Commensurate and incommensurate magnetic order in spin-1 chains stacked on the triangular lattice inLi2NiW2O8

Abstract

We report thermodynamic properties, magnetic ground state, and microscopic magnetic model of the spin-1 frustrated antiferromaget Li$_{2}$NiW$_{2}$O$_{8}$ showing successive transitions at $T_{\rm N1}\simeq 18$ K and $T_{\rm N2}\simeq 12.5$ K in zero field. Nuclear magnetic resonance and neutron diffraction reveal collinear and commensurate magnetic order with the propagation vector $\mathbf k=(\frac12,0,\frac12)$ below $T_{\rm N2}$. The ordered moment of 1.8 $\mu_B$ at 1.5 K is directed along $[0.89(9),-0.10(5),-0.49(6)]$ and matches the magnetic easy axis of spin-1 Ni$^{2+}$ ions, which is determined by the scissor-like distortion of the NiO$_6$ octahedra.
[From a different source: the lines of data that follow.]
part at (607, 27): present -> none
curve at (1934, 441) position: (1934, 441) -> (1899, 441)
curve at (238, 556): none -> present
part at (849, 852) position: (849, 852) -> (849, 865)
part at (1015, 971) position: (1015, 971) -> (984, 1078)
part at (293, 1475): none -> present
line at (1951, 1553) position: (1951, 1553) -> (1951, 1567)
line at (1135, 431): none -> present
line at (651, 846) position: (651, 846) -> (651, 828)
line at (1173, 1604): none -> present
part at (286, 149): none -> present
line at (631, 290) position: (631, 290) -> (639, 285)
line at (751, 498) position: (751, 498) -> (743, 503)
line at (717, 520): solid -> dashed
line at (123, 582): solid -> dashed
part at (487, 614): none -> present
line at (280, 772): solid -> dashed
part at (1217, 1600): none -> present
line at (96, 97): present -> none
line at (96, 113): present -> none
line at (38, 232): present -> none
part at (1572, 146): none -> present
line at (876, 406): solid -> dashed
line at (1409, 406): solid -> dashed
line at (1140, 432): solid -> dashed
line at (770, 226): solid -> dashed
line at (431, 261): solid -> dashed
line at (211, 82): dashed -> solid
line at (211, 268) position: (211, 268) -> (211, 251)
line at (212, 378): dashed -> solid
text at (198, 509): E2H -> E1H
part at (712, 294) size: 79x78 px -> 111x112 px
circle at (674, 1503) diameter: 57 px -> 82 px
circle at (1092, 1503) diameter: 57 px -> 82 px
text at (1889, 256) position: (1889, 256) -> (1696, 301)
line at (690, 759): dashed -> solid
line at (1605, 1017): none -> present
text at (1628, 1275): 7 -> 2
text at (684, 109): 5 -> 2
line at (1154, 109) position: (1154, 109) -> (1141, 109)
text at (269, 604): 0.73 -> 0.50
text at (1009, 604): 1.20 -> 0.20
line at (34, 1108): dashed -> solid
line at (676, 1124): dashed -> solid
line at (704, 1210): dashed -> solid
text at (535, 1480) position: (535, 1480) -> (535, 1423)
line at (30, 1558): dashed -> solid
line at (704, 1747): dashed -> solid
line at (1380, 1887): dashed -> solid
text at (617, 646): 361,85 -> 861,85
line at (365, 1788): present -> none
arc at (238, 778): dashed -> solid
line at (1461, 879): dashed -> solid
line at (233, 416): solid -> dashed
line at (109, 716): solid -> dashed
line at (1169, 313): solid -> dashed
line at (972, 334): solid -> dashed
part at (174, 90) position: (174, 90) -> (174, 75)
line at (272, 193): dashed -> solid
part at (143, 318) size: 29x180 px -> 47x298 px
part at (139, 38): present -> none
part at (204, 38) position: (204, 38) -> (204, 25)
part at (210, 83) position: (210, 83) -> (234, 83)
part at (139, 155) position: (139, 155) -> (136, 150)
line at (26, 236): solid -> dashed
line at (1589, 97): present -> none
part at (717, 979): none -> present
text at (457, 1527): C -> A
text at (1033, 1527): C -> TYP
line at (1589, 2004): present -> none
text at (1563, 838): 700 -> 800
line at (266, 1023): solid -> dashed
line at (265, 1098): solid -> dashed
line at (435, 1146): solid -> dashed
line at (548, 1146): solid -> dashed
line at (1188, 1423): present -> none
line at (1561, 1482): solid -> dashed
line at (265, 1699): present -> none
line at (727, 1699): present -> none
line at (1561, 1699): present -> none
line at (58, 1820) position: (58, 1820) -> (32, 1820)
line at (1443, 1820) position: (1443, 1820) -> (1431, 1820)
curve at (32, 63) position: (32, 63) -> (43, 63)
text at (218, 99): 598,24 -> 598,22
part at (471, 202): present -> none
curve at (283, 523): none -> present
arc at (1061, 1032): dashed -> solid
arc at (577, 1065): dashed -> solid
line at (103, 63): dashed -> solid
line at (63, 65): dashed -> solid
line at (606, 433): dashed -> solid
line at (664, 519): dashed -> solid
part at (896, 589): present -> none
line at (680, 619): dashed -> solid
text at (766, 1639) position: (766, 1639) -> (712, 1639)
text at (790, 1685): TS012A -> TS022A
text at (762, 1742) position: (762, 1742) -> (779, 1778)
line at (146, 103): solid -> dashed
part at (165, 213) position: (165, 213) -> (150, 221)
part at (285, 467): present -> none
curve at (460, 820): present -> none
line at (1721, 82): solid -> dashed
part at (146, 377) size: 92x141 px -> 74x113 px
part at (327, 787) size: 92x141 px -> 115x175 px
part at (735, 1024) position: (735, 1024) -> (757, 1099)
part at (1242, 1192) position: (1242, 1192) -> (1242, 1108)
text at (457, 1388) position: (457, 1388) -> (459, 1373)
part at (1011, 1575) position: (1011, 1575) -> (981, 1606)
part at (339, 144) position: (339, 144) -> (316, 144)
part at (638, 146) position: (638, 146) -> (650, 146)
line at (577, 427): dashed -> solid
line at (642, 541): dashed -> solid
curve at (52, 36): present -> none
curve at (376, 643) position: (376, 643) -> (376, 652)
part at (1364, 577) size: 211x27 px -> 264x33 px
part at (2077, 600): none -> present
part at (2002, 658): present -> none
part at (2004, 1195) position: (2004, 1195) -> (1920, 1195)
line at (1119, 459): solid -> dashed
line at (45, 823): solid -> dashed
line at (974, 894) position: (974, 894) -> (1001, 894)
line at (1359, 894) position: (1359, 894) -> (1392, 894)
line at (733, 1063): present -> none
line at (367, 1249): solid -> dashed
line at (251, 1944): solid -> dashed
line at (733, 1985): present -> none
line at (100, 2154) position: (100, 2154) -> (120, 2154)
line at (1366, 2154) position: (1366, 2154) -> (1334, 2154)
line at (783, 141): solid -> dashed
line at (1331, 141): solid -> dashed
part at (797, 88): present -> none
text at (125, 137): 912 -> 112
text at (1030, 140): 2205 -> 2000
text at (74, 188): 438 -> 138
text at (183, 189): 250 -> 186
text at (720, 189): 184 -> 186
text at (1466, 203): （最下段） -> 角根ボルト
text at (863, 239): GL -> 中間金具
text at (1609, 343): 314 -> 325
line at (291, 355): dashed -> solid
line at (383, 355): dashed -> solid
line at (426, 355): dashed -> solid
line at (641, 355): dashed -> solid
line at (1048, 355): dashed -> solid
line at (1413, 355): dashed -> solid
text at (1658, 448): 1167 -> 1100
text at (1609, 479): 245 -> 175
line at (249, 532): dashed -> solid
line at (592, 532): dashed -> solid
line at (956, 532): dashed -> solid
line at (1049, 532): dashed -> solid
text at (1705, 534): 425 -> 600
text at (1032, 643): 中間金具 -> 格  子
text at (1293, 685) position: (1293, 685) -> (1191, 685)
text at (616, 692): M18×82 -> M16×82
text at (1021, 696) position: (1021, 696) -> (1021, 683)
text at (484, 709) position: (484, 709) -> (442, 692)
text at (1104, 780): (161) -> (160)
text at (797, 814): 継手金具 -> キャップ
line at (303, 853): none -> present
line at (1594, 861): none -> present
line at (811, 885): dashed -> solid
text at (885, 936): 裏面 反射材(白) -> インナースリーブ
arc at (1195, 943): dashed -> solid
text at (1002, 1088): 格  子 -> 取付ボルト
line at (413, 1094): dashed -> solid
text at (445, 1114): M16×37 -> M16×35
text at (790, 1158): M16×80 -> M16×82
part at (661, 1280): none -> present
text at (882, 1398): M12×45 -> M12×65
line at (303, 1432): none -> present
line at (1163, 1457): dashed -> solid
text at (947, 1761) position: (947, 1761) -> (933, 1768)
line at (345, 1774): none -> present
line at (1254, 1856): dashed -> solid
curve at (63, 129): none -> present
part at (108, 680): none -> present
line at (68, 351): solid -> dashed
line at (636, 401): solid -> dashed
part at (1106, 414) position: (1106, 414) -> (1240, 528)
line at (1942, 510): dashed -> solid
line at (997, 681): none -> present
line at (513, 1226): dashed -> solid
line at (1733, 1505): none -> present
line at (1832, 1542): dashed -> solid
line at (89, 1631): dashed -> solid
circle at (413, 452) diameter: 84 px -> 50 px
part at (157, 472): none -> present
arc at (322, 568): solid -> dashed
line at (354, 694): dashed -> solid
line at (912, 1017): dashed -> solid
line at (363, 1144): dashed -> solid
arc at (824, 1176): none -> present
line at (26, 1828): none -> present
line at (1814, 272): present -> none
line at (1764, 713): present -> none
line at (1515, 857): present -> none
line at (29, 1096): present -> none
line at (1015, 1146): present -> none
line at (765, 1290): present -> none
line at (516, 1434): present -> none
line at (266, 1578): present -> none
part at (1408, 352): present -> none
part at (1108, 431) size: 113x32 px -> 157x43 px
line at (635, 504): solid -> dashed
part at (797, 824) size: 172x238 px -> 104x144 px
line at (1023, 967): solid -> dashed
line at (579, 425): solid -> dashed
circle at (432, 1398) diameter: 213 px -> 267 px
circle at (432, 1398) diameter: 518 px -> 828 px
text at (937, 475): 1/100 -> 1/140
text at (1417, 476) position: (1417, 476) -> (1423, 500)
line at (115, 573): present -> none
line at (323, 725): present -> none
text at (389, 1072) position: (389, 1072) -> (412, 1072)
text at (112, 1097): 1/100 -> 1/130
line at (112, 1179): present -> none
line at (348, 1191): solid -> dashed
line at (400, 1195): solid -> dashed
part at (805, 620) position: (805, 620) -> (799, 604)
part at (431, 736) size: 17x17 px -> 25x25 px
Incommensurate magnetic order, presumably of spin-density-wave type, is observed in the region between $T_{\rm N2}$ and $T_{\rm N1}$. Density-functional band-structure calculations put forward a three-dimensional spin lattice with spin-1 chains running along the $[01\bar 1]$ direction and stacked on a spatially anisotropic triangular lattice in the $ab$ plane. We show that the collinear magnetic order in Li$_2$NiW$_2$O$_8$ is incompatible with the triangular lattice geometry and thus driven by a pronounced easy-axis single-ion anisotropy of Ni$^{2+}$.